Using Rust empty type as a generic bound

Question

How do I constraint a Rust generic type to an empty type? I need to create a type with optional value, so that if the generic type is (), it does not use any memory. Here's a simple example - Data could be a i32, () (4 bytes) or it could be i32, i32 (8 bytes). There is an add() for both cases. I get this error (which makes sense, but not sure how to avoid it). I need to handle all valid numeric types.

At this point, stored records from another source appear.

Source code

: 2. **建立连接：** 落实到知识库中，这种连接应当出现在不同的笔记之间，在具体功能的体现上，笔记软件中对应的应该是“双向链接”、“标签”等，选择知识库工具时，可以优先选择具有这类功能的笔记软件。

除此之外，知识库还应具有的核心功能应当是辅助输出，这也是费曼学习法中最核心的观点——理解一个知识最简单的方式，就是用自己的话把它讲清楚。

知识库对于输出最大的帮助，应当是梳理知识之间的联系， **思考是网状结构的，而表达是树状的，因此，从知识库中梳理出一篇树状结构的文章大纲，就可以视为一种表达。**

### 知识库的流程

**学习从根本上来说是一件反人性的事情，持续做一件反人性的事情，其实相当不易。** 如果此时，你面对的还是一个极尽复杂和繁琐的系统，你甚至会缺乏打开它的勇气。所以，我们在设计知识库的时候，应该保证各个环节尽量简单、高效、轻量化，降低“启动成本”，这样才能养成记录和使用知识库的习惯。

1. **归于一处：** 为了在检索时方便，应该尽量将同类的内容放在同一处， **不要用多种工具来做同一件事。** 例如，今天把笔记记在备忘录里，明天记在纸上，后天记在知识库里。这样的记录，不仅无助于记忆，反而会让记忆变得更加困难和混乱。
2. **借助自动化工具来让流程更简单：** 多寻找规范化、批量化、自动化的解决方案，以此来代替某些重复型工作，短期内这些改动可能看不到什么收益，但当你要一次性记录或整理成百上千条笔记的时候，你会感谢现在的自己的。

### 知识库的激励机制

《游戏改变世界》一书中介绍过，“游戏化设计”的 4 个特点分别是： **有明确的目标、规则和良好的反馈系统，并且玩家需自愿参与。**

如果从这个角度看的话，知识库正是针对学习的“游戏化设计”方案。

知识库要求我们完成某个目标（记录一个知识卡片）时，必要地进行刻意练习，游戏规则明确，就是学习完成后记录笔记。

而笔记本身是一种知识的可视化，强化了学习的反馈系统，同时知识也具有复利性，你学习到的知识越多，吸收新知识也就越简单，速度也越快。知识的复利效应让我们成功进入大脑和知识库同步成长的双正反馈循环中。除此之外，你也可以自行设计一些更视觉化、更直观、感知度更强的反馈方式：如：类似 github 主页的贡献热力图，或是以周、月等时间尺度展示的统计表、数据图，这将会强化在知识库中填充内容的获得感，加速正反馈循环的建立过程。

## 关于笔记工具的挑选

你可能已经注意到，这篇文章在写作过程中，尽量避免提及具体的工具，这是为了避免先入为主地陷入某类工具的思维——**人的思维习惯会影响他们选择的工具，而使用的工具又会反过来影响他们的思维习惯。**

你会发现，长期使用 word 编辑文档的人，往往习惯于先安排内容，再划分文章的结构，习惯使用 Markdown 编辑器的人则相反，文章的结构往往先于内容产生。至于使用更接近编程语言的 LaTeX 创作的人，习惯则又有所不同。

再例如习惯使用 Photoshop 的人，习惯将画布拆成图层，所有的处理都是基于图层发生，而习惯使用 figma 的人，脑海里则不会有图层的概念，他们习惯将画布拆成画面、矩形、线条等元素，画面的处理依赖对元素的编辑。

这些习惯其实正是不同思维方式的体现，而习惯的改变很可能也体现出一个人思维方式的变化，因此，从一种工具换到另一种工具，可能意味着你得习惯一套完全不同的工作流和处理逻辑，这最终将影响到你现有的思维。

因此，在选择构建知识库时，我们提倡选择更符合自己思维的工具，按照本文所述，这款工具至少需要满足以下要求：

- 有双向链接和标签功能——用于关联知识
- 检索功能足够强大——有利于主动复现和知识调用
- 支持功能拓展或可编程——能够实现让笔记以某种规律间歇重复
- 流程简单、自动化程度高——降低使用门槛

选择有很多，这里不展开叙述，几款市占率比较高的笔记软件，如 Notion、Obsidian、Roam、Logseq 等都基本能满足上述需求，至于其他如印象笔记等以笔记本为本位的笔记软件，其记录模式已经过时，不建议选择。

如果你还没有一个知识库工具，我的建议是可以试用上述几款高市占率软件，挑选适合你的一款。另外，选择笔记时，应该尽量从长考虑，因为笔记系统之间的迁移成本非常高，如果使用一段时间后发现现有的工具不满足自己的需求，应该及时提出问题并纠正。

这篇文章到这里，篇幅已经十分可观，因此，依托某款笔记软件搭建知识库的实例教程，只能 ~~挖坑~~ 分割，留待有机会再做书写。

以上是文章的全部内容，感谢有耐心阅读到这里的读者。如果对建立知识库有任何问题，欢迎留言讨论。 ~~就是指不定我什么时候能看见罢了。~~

error[E0119]: conflicting implementations of trait `std::ops::Add` for type `Data<(), ()>`
...
note: upstream crates may add a new impl of trait `num_traits::Num` for type `()` in future versions

use num_traits::Num;

trait MyNumericType: Num {}
impl<T: Num> MyNumericType for T {}

struct Data<T1: MyNumericType, T2> {
    a: T1,
    b: T2,
}

impl<T: MyNumericType> Add for Data<T, ()> {
    type Output = Self;

    fn add(self, other: Self) -> Self {
        Self {
            a: self.a + other.a,
            b: (),
        }
    }
}

impl<T: MyNumericType> Add for Data<T, T> {
    type Output = Self;

    fn add(self, other: Self) -> Self {
        Self {
            a: self.a + other.a,
            b: self.b + other.b,
        }
    }
}


impl<T1: MyNumericType,T2> Data<T1, T2>  {
    fn new(a: T1, b: T2) -> Self {
        Self { a, b }
    }
}

fn main() {
    let r1 = Data::new(1, 2) + Data::new(3, 4);
    let r2 = Data::new(1, ()) + Data::new(2, ());
}